In the fields of education and psychology a frequent ambition is measurement. Unlike physical qualities, like height or weight, which are usually measured with a ruler or a scale, the measurement of characteristics of people is achieved using a different instrument; a test or assessment. Educational assessments aim to measure students’ aptitude or ability in, say, mathematics or non-verbal reasoning. Psychological assessments seek to measure other behavioural or human characteristics, for example, quality of life, self confidence or political persuasion. These qualities are known as latent traits because they are intrinsic and not directly measurable.
Item response theory (IRT) is a statistical modelling technique used in the field of measurement. IRT assumes that there is a single underlying trait, which is latent and that this latent trait influences how people respond to questions. As IRT is often used in education the latent trait is often referred to as ability. Item response theory models the probability of a person correctly answering a test question (an item), given their ability. After running an IRT model we can obtain estimates for each person’s ability, and also for each item’s difficulty (some items are easier or harder than others). We would expect someone with a lower ability measure to get the easier items correct but get fewer or none of the more difficult items correct. And we would expect someone with higher ability to get more of the difficult items correct. While we tend to still talk in terms of ability and item difficulty, IRT can be used to measure other character traits, not just academic ability, with items or questions that measure these.
As such, item response theory can be used to analyse surveys since a commonly used survey question format is the Likert scale, where respondents are asked how much they agree to a series of statements, with response options ranging from ‘strongly disagree’ to ‘strongly agree’.
An example are the statements below, which were asked of Year 8 to Year 10 pupils in the NHS’s National Study of Health and Wellbeing Survey of children and young people in 2010.
Questions of this kind ask respondents about a number of components that are closely related and which assess different aspects of a single underlying trait, in this case resilience. People with high levels of resilience will tend to agree and strongly agree with these statements, while people with low levels of resilience will tend to disagree.
Using IRT we can measure respondents’ resilience and also their propensity to endorse statements like those above.
Most Likely Responses
IRT puts the thresholds (the boundaries between “strongly agree” and “agree”, and between “agree” and “neither”, etc) for all of the statements onto the same scale, i.e., in terms of the respondents’ levels of resilience in this example. The figure below shows the thresholds for the 5 statements above. The coloured bands show at what point on the scale each response (from “strong disagree” to “strongly agree”) is most likely, depending on someone’s level of resilience. You can see that these don’t all occur in the same place; that the point at which ‘agree’ is more likely than ‘neither’ for “I try to stay positive” is lower down the scale than for “I am good at solving problems in my life“.

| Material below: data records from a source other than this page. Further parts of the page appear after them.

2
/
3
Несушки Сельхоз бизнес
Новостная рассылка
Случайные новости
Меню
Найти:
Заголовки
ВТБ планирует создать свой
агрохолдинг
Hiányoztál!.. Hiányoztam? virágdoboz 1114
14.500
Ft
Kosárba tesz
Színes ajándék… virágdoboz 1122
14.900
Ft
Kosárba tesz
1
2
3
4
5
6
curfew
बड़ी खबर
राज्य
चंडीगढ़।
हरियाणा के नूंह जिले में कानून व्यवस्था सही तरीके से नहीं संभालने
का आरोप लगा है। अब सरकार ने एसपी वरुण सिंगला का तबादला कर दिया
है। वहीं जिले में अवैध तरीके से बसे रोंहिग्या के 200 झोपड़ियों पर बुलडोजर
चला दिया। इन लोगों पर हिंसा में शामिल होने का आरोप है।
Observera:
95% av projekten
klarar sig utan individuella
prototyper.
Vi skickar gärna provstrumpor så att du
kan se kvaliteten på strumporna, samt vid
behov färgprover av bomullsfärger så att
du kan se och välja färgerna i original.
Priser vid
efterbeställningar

While a chart like the diverging stacked bar chart is useful for comparing levels of agreement and disagreement (as demonstrated in this previous blog: Analysing Categorical Survey Data), it positions neutrality in the same place and symmetrically for all statements. By positioning the statements on the same scale, i.e. in terms of resilience in this case, we can compare how easy each statement is to endorse. Of the five statements, pupils who responded to this survey found “I am a very determined person” one of the easiest statements to endorse. The threshold between agree and strongly agree is 0.7. Whereas the equivalent threshold for the statement “I am good at solving problems in my life” is 1.9. This second statement is more difficult to endorse; pupils need a higher degree of resilience (scores higher than 1.9) before “strongly agree” becomes the most likely response.

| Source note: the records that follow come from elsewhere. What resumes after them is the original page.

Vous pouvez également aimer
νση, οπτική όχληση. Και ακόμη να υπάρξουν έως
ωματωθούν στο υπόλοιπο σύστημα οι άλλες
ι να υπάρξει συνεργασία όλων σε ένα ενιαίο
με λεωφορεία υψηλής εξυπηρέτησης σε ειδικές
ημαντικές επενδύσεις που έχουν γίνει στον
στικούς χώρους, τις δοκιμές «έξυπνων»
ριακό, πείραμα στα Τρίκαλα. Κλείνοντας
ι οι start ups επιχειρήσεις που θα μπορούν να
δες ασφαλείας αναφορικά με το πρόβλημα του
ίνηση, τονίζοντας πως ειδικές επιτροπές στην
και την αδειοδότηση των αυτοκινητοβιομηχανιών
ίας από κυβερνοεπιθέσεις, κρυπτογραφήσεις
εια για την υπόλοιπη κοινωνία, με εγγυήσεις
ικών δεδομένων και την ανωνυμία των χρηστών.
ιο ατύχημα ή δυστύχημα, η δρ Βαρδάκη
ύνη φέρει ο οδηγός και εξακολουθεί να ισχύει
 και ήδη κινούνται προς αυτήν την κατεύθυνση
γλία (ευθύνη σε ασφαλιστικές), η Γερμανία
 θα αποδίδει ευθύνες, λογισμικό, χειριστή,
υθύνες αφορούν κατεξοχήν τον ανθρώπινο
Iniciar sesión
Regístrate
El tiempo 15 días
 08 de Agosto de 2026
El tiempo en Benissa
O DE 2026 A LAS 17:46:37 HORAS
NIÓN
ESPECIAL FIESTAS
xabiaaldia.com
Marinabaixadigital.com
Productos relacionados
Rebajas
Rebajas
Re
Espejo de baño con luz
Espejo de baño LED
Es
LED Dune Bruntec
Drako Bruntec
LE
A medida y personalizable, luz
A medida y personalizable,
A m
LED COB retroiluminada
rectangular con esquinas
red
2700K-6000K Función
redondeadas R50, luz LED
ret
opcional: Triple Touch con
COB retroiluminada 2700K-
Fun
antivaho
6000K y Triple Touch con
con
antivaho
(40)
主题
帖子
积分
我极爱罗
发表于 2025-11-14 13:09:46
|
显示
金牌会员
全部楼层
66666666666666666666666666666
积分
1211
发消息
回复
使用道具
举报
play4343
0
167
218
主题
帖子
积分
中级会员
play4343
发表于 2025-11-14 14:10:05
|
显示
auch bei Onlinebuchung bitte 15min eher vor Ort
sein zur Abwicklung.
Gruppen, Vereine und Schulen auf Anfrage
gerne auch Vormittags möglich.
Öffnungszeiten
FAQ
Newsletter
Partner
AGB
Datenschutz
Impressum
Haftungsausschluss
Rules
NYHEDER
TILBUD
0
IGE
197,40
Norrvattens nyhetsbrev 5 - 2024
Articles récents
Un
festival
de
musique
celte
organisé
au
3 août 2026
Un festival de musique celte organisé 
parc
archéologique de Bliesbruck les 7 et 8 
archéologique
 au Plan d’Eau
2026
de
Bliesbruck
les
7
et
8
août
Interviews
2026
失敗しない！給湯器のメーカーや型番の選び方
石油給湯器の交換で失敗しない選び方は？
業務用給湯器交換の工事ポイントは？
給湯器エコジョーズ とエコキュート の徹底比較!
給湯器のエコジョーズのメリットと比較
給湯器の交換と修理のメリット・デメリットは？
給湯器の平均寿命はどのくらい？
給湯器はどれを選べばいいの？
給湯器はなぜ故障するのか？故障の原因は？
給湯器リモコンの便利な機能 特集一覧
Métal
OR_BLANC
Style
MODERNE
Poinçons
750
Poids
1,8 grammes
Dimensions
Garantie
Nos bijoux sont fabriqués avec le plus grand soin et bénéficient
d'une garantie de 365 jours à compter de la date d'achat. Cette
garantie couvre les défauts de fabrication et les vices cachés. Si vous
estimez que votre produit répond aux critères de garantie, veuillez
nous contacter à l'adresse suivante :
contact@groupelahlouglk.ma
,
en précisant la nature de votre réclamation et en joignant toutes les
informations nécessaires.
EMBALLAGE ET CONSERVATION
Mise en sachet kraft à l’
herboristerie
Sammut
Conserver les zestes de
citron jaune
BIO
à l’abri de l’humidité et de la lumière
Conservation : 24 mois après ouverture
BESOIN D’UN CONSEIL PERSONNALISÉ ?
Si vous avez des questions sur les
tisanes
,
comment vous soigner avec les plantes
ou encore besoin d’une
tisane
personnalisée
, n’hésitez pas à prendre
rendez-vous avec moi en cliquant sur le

To illustrate this further, take two example pupils; one with a resilience score of -2.8, the other with a resilience score of 1.3. These are marked on the diagram below with arrows.

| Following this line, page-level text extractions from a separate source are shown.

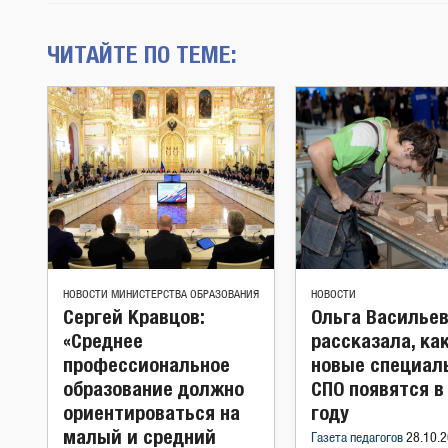
ЧИТАЙТЕ ПО ТЕМЕ:
НОВОСТИ МИНИСТЕРСТВА ОБРАЗОВАНИЯ
НОВОСТИ
Сергей Кравцов:
Ольга Василье
«Среднее
рассказала, ка
профессиональное
новые специал
образование должно
СПО появятся в
ориентироваться на
году
малый и средний
Газета педагогов
28.10.2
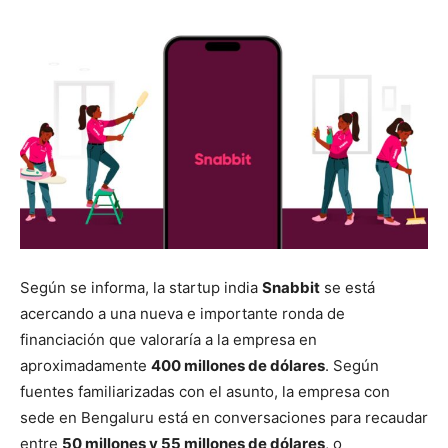
Según se informa, la startup india
Snabbit
se está
acercando a una nueva e importante ronda de
financiación que valoraría a la empresa en
aproximadamente
400 millones de dólares
. Según
fuentes familiarizadas con el asunto, la empresa con
sede en Bengaluru está en conversaciones para recaudar
entre
50 millones y 55 millones de dólares
, o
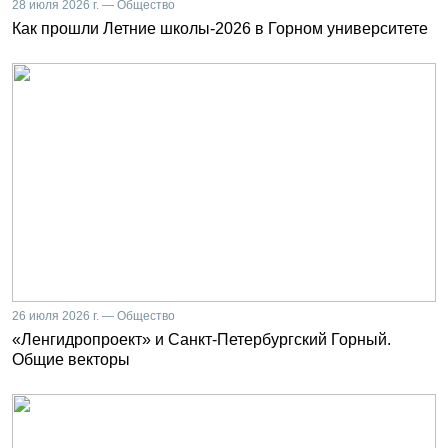
28 июля 2026 г. — Общество
Как прошли Летние школы-2026 в Горном университете
26 июля 2026 г. — Общество
«Ленгидропроект» и Санкт-Петербургский Горный.
Общие векторы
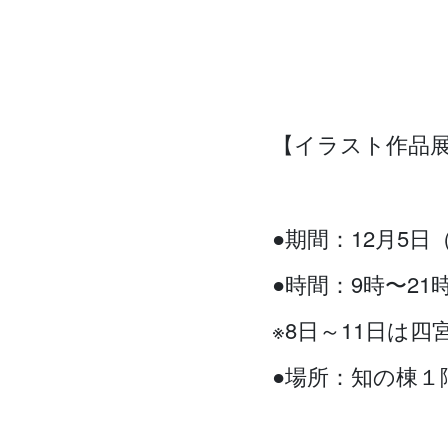
【イラスト作品
●期間：12月5日
●時間：9時〜21
※8日～11日は
●場所：知の棟１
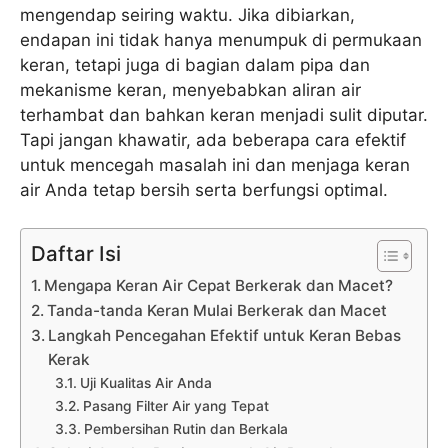
mengendap seiring waktu. Jika dibiarkan,
endapan ini tidak hanya menumpuk di permukaan
keran, tetapi juga di bagian dalam pipa dan
mekanisme keran, menyebabkan aliran air
terhambat dan bahkan keran menjadi sulit diputar.
Tapi jangan khawatir, ada beberapa cara efektif
untuk mencegah masalah ini dan menjaga keran
air Anda tetap bersih serta berfungsi optimal.
Daftar Isi
Mengapa Keran Air Cepat Berkerak dan Macet?
Tanda-tanda Keran Mulai Berkerak dan Macet
Langkah Pencegahan Efektif untuk Keran Bebas
Kerak
Uji Kualitas Air Anda
Pasang Filter Air yang Tepat
Pembersihan Rutin dan Berkala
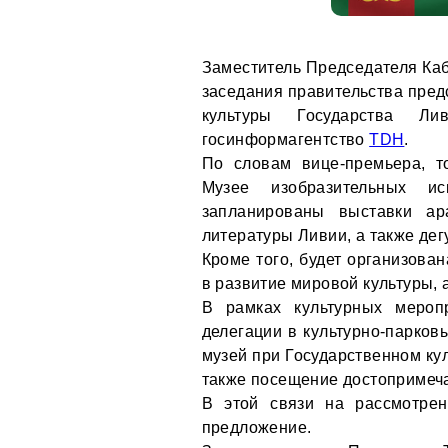
Заместитель Председателя Каб
заседания правительства пред
культуры Государства Л
госинформагентство
TDH
.
По словам вице-премьера, т
Музее изобразительных и
запланированы выставки ар
литературы Ливии, а также де
Кроме того, будет организова
в развитие мировой культуры, 
В рамках культурных мероп
делегации в культурно-парков
музей при Государственном кул
также посещение достопримеч
В этой связи на рассмотре
предложение.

Each pupil’s most likely response is indicated by the region in which their arrow lies. The pupil with the lower resilience score of -2.8 is most likely to “disagree” with the first and last statements, “I can usually think of lots of ways to solve a problem” and “I am good a solving problems in my life“; they are most likely to answer “neither” to “I try to stay positive” and “I am a very determined person“; and they are most likely to “strongly disagree” with the fourth statement, “I really believe in myself“.
The pupil with the higher resilience score is most likely to “agree” with the first and last statements, “I can usually think of lots of ways to solve a problem” and “I am good a solving problems in my life“; and most likely to “strongly agree” with the other three statements.
Why use IRT?
While using pupils’ IRT scores to understand their most likely responses to the statements is a useful exercise, it is mostly illustrative (it can be useful for reporting, for example). IRT is itself a statistical model (also known as a confirmatory factor analysis) and provided this model fits the response data well, the resulting IRT scores provide robust, continuous measures that can be used in further analyses.
IRT scores could be used to compare latent traits like ability or resilience between, say, groups of pupils. This would allow comparisons to be made between those who have received an intervention and those who haven’t, to assess its effectiveness. These scores could also be used in further statistical modelling to, for example, explore relationships between these attributes and other characteristics or outcomes.